I played a Warlord in 4E, but was it really all that popular?
It was only in print for a few years, but it finished middle of the pack in the one less formal L&L playtest poll that dared include it as an option, ahead of Sorcerer and Ranger, for instance. There was never a single question about it in any of the formal playtest polls, though.


Well, it's kind like the gnome effect. Sure, gnomes have never been very popular as a PC race. That's just true. But, even if only 10% of played PC's are gnomes, that means that about 1/2 of the tables out there have a gnome PC. So, if you take gnomes out of the game, then you annoy half of the groups out there. Yes, I know that's very rough back of the envelop math, of course. But, you see the point.
I guess you could call it the Warlord effect: however few or many people played a warlord, the /idea/ of anyone, anywhere, having the option to play a warlord (or an effective non-beatstick fighter, or even a beatstick with DoaM), there were enough folks out there who would be sufficiently offended by the prospect to re-ignite the edition war.


I gotta admit that while I've pretty much given up on the idea that I'll get an official warlord in 5e, it does leave a rather sour taste. This is the one clearly 4e concept. Something you can really point to as an iconic element of the game, and it got tossed to the curb, in a rather puerile manner as well. For all the talk of the "big tent" of 5e, that's probably one of my biggest grinding gears.
The 5e version of inclusion fell into the paradox of needing to include the exclusionary: there were long-time fans who would 'feel excluded' had the Warlord or been included.

And it makes it all the more irritating because it was only done to pacify edition warriors. There's no real mechanical reason to not have a warlord in the game. But, like "damage on a miss" or "HP as Meat", there's just no way that folks will let this particular bone go.
It was just critically important to avoid further edition warring. When the nerdly cult surrounding a marginal IP flames with nerdrage, the mainstream stays away. It's sunk many a franchise launch.

And, it's why a topic like this is relevant, because 5e /can't afford/ to go in the direction 4e was going, so we'll only ever get to speculate about where that might have gone.


I'm sure a Warlord will show up at some point, we are still one early days for the edition yet.
It's 5 years in. That's longer than the run of 3.0, 4e, or 4e/E+. When the gnome appeared in the PHII, 9 months in, the Monk in the PHIII and the dumbed-down Slayer in HotFK barely more than 2 years in, it was "too little too late."

Mearls put out an Alpha version of a Warlord Subclass for Fighter on his show, for instance, and it might grow into something down the line:
https://thinkdm.org/hfh/warlord-fighter/
The Warlord will never work as a fighter sub-class, the BM already illustrated that, as did that effort. The Fighter is simply too dedicated to tanky DPR to have 'room' on its chassis for a support class - and, frankly, it's too burdened by tradition in it's design. It'd have to be it's own class. Mearls handful of tactical abilities in a fighter sub-class, and BM maneuvers might be a place to start for mechanics, but they'd have to be built up to something reasonable to handle the Warlord's concept, in the context of 5e. And, in that context, support classes don't just do support, they provide tremendous power & versatility, on top of the basics.

That's a very tall order when giving /anything/ to a martial class is likely to be met with rampant nerdrage and renewed edition warring.


The Artificer isn't really up in the air, it's coming this year: Crawford said in a D&D Beyond video that the survey results for the latest round were very good, and well over the threshold for publication.

• **Dataset extract**
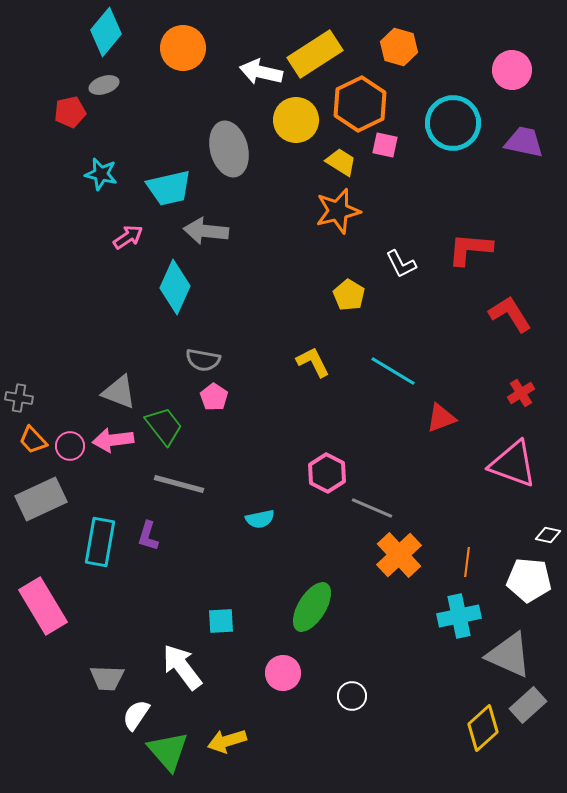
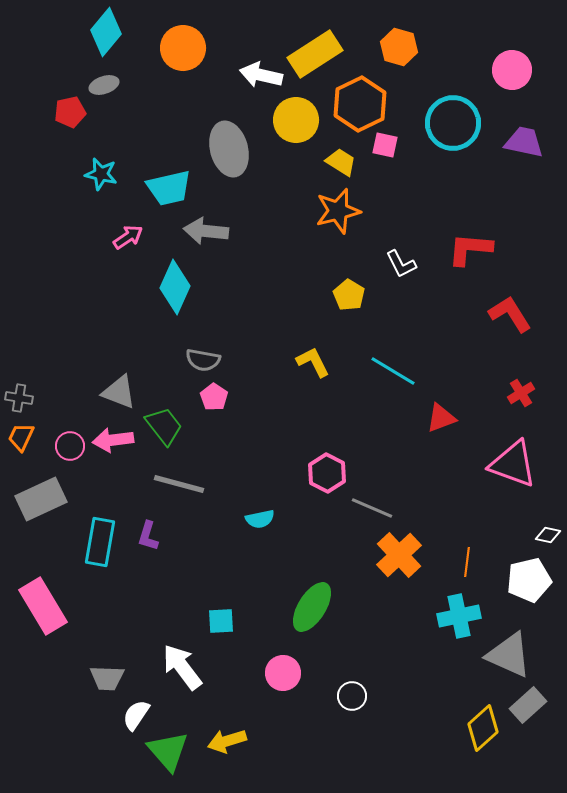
white arrow at (261, 72): moved 3 px down
orange trapezoid at (33, 440): moved 12 px left, 3 px up; rotated 68 degrees clockwise
white pentagon at (529, 580): rotated 18 degrees counterclockwise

• **What you need to do**
a. Rewrite the paragraph of the Warlord discussion that begins "Well, it's kind like the gnome effect" so that it is shorter but keeps its main facts.
b. Which editions of the game are named in the Warlord discussion? List all of them.
c. Please carry the Warlord discussion forward from its last sentence.
The material here comes from a separate source.

• **Outputs for the tasks**
a. Gnomes have never been a popular PC race, but even if only 10% of played PCs are gnomes, about half of all tables would have one. Removing gnomes would therefore annoy roughly half of all groups. The writer admits this is very rough math but says the point holds.

b.
- 4E (also written 4e)
- 5e
- 3.0
- 4e/E+

c.
It still took 5 years to get the first new class into 5e. Psionics is up next, so, what, a Warlord in 2029?


OK ignoring the spiral we have put ourselves into. We have potential refinements on 4es multiclassing which already works, and late paragon and epic support of essentials classes to stick in that players handbook IV what else has been mentioned?
I would exclude the eClasses from consideration of how the 4e direction would have gone, because Essentials was already firmly re-oriented on the 5e direction. From Essentials, we would have eventually gotten to 5e, in some sense or some way, probably by continuing to obviate earlier 4e options with OP alternatives and general pointed lack of support, or even mention going forward.

From the 4e direction, I'd speculate that, yes, a hypothetical DMG III would include support/advice for Epic, and continued improvement to Skill Challenges. We would not have seen the MME changes to magic items, OTOH.

PHIV, presumably, would build on the Assassin, just not the way HoS did, giving it more builds but probably all using Shrowds and all AEDU. The round out the Shadow Source with the other 3 roles. the PH II and III both tossed in additional classes from prior sources, but I can't imagine there was much to scrape up after the relative debacles of Seeker & Rune Priest. But, maybe, an additional Psionic class of some sort? Like a Psychokineticist or something, for a more firmly psi striker than the Monk?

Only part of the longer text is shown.